Philip Pritchett is Bad at Murder

Philip Pritchett confessed to murder. He told the court that he held “a certain rifle gun then and there loaded and charged with gunpowder and one leaden bullet” that shot a man named Henry Stammers above the right hip. Although his confession made the case a short one, the fact that Pritchett murdered Stammers in broad daylight in front of multiple witnesses, ensured a speedy trial. Pritchett spent ten years in a Limestone county jail for his crime.

April 13 or 14, 1846:

Jarvis H. Poor sat behind a desk and listened to a man argue with himself about a horse. The man demanded a warrant against Henry Stammers for theft or some associated crime. Although he wished to leave, Jarvis originally took the job of Justice of the Peace for the prestige it carried in the community, he stayed and listened. Horse theft constituted a fairly high, if common, crime. So, Jarvis H. Poor issued a warrant on behalf of Philip Pritchett to get him to shut up. Pritchett ran his mouth about town because a few short hours later a man named Henry Stammers appeared.

“Did you free a warrant against me?” he asked.

Jarvis H. Poor nodded. “Well,” began Henry Stammers, “if Pritchett would only pay the bo…” the man stammered on but Jarvis found little solace in his rebuttal. Instead the Justice nodded along and informed him that both men could argue their claims soon enough.

April 19, 1846:

Joseph Elliott leaned against his plough. Philip Pritchett yammered on at him about a variety of topics. The two men were neighbors. Everyone was neighbors. They lived in a small community. Joseph mostly thought about plowing and the sweet grooves that yielded corn. Philip’s words turned to Henry Stammers. The man frothed at the mouth before exalting, “if he comes within forty yards of me I’ll kill him.” He left Elliott’s land, but Pritchett’s words wiggled their way into his memory.

“I guess Philip Pritchett is having problems with Henry Stammers,” Joseph Elliott probably muttered to his plough. He got back to work.

April 20, 1846:

Eleven year old June MacHee walked to school. Grass sweated off the last of its dew as the near summer sun began knocking the chill from the air. Henry Stammers stood on his land. Although six hundred feet lay between them June recognized Henry because the road was clear and the day was bright and they were neighbors. They probably waved at one another.

John Webb walked further behind. He passed Philip Pritchett’s house. John Webb passed Pritchett’s property almost every day, it came right up to the roadside. Pritchett stood in his yard with a gun that “he was priming or picking & was then trying.” He disappeared through the trees.

June MacHee heard a powerful scream. “Stop! I have come to shoot you!” Henry Stammers quit waving and turned around.

The sound of gunfire echoed across the valley.

June MacHee looked up and saw a man running away with a gun in his hand. She hurried on to school and told her teachers that someone shot Henry Stammers.

Joseph Elliott heard the commotion and left his plough standing in the field.

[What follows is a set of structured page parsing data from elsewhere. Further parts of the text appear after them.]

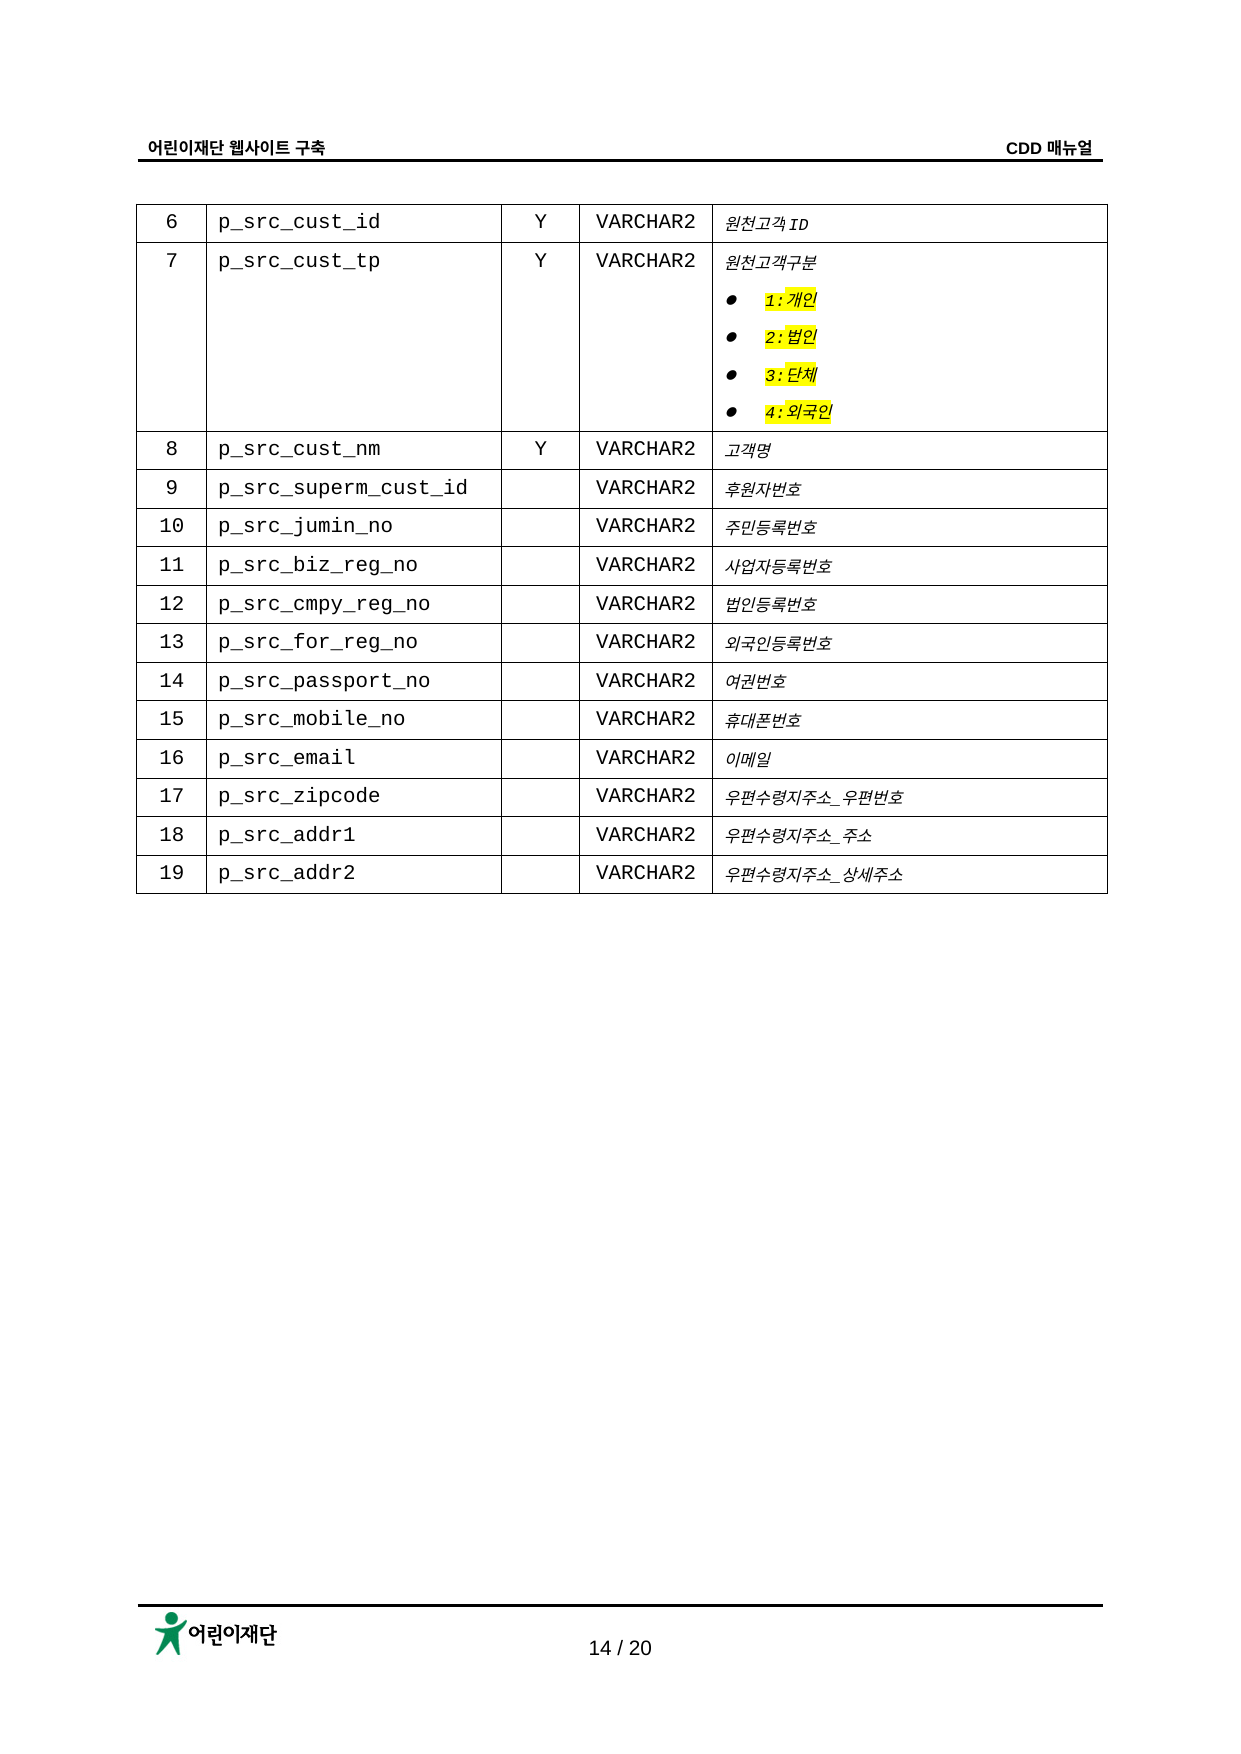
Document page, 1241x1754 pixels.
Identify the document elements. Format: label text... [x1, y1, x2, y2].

table_cell 16 [137, 740, 206, 777]
table_cell 원천고객ID [713, 205, 1107, 242]
table_cell 8 [137, 432, 206, 469]
table_cell 법인등록번호 [713, 586, 1107, 623]
table_cell VARCHAR2 [580, 547, 712, 585]
table_cell p_src_for_reg_no [207, 624, 501, 662]
table_cell VARCHAR2 [580, 470, 712, 508]
table_cell 12 [137, 586, 206, 623]
table_cell VARCHAR2 [580, 779, 712, 816]
table_cell 19 [137, 856, 206, 893]
table_cell 7 [137, 243, 206, 431]
picture [147, 1607, 287, 1667]
table_cell [502, 663, 579, 700]
table_cell 6 [137, 205, 206, 242]
table_cell p_src_cust_id [207, 205, 501, 242]
table_cell 후원자번호 [713, 470, 1107, 508]
table_cell VARCHAR2 [580, 701, 712, 739]
table_cell 이메일 [713, 740, 1107, 777]
table_cell [502, 586, 579, 623]
table_cell VARCHAR2 [580, 205, 712, 242]
table_cell 우편수령지주소_우편번호 [713, 779, 1107, 816]
table_cell 9 [137, 470, 206, 508]
table_cell p_src_email [207, 740, 501, 777]
table_cell 원천고객구분 1:개인 2:법인 3:단체 4:외국인 [713, 243, 1107, 431]
table_cell 11 [137, 547, 206, 585]
table_cell Y [502, 243, 579, 431]
table_cell 사업자등록번호 [713, 547, 1107, 585]
table_cell 고객명 [713, 432, 1107, 469]
table_cell [502, 624, 579, 662]
table_cell [502, 779, 579, 816]
table_cell VARCHAR2 [580, 856, 712, 893]
table_cell p_src_superm_cust_id [207, 470, 501, 508]
table_cell Y [502, 432, 579, 469]
table_cell VARCHAR2 [580, 509, 712, 546]
table_cell 17 [137, 779, 206, 816]
table_cell [502, 547, 579, 585]
table_cell VARCHAR2 [580, 586, 712, 623]
table_cell [502, 470, 579, 508]
table_cell p_src_passport_no [207, 663, 501, 700]
table_cell 여권번호 [713, 663, 1107, 700]
table_cell 우편수령지주소_주소 [713, 817, 1107, 854]
table_cell VARCHAR2 [580, 432, 712, 469]
table_cell VARCHAR2 [580, 817, 712, 854]
table_cell 15 [137, 701, 206, 739]
table_cell [502, 817, 579, 854]
table_cell p_src_cmpy_reg_no [207, 586, 501, 623]
table_cell VARCHAR2 [580, 663, 712, 700]
table_cell VARCHAR2 [580, 740, 712, 777]
table_cell [502, 856, 579, 893]
table_cell 14 [137, 663, 206, 700]
table_cell 외국인등록번호 [713, 624, 1107, 662]
table_cell p_src_addr2 [207, 856, 501, 893]
table_cell p_src_mobile_no [207, 701, 501, 739]
table_cell VARCHAR2 [580, 243, 712, 431]
table_cell [502, 509, 579, 546]
table_cell 18 [137, 817, 206, 854]
table_cell p_src_biz_reg_no [207, 547, 501, 585]
table_cell 휴대폰번호 [713, 701, 1107, 739]
table_cell VARCHAR2 [580, 624, 712, 662]
table_cell p_src_cust_tp [207, 243, 501, 431]
table_cell p_src_addr1 [207, 817, 501, 854]
table_cell [502, 740, 579, 777]
table_cell 13 [137, 624, 206, 662]
table_cell p_src_zipcode [207, 779, 501, 816]
table_cell Y [502, 205, 579, 242]
table_cell p_src_cust_nm [207, 432, 501, 469]
table_cell p_src_jumin_no [207, 509, 501, 546]
table_cell [502, 701, 579, 739]
table_cell 우편수령지주소_상세주소 [713, 856, 1107, 893]
table_cell 10 [137, 509, 206, 546]
table_cell 주민등록번호 [713, 509, 1107, 546]
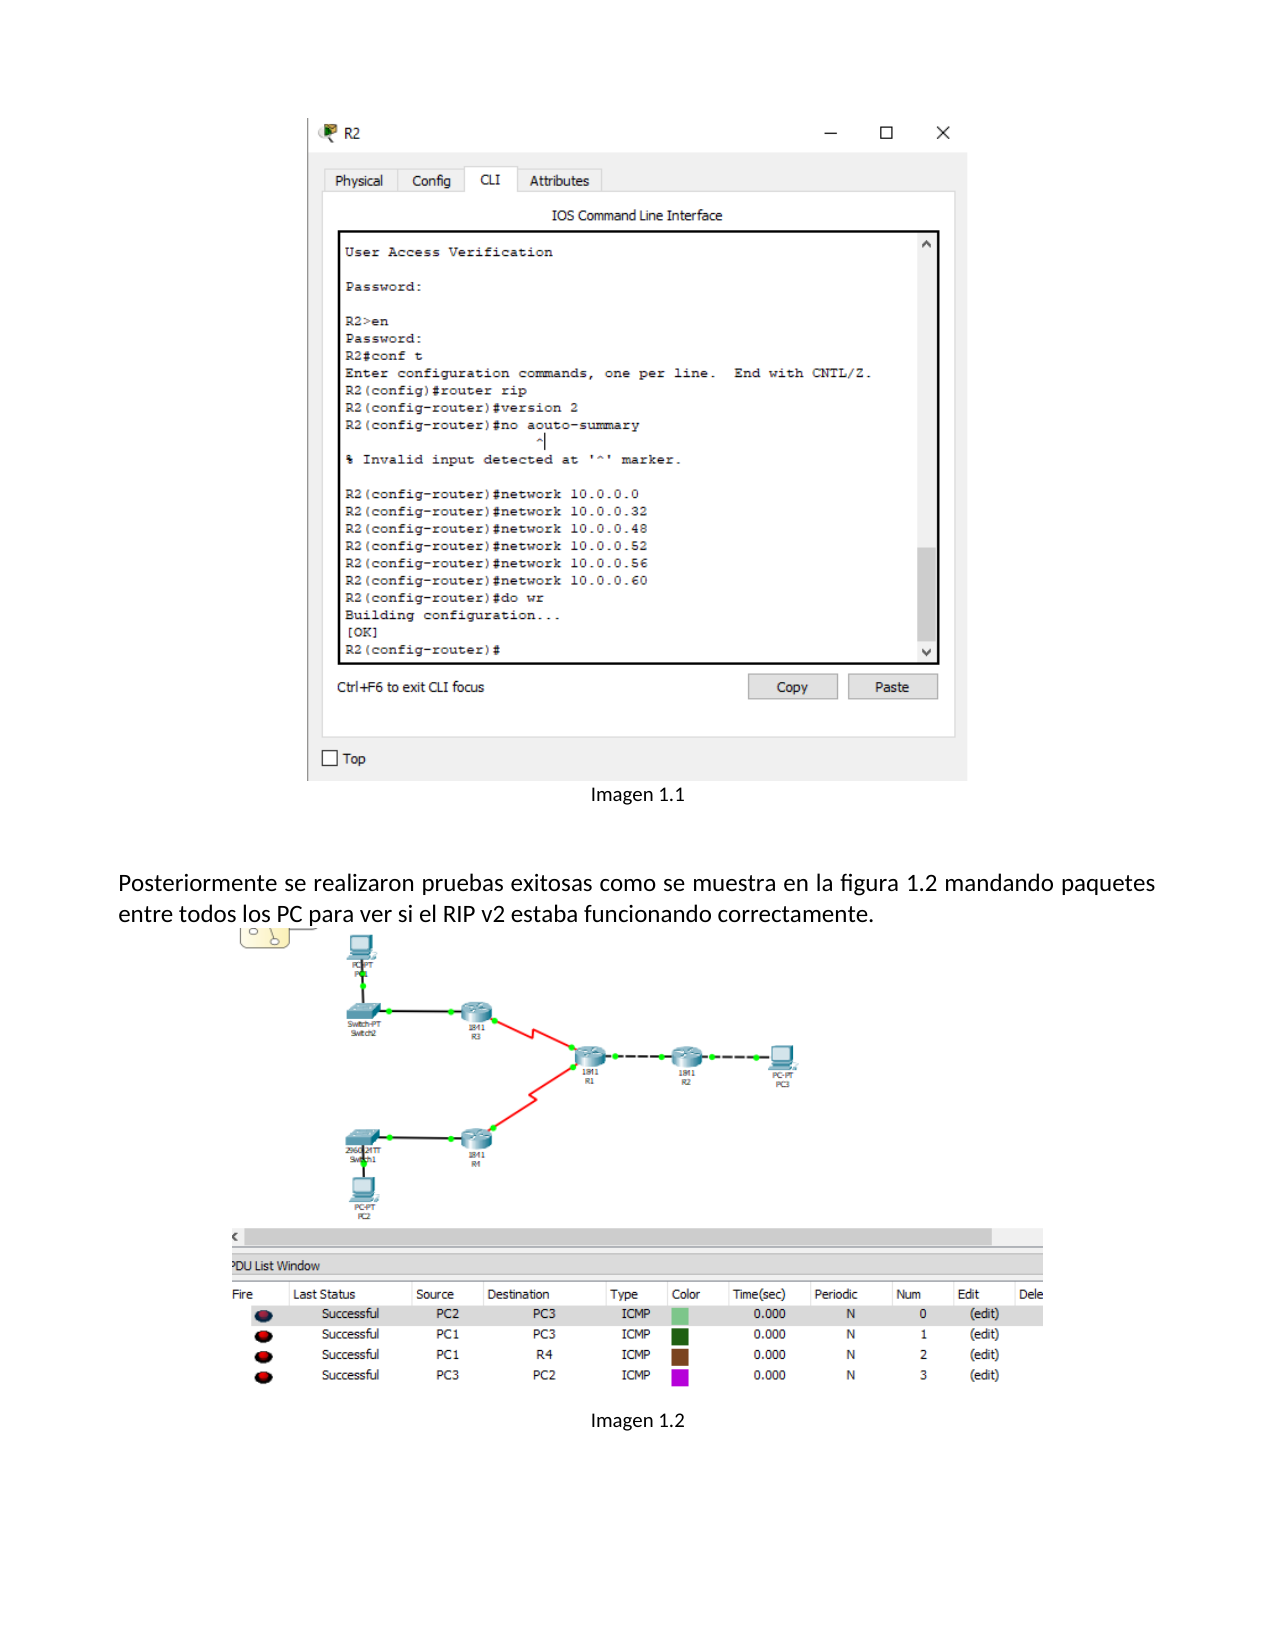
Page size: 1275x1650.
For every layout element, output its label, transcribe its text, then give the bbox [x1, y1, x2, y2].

He found Pritchett coming down the road “in a trot or rapid walk, looking back frequently.” He chose not to engage with the man as he still carried a rifle but instead hurried up to Henry Stammers’ house. He found Stammers “shot open” in a pool of blood and viscera.

Herman Marley escorted Philip Pritchett to the Limestone county jail. As the sheriff he’d made the decision to secure Pritchett until something made sense. His prisoner opened up about a quarter-mile from the jail. Pritchett claimed that he’d been directed to kill Henry Stammers by two men named Edward Lewis and Aaron McGaha. At first he refused to give into their brutal demands but they knew his wife’s address. So he killed Stammers in broad daylight to bring the real killers to justice. He claimed to have no fear of Stammers but knew only terror when it came to Lewis and McGaha.

It didn’t hold up in court.


State of Alabama v. Philip Pritchett, Madison County Alabama Circuit Court State Cases, 1852-1854. p. 1-11 (1852).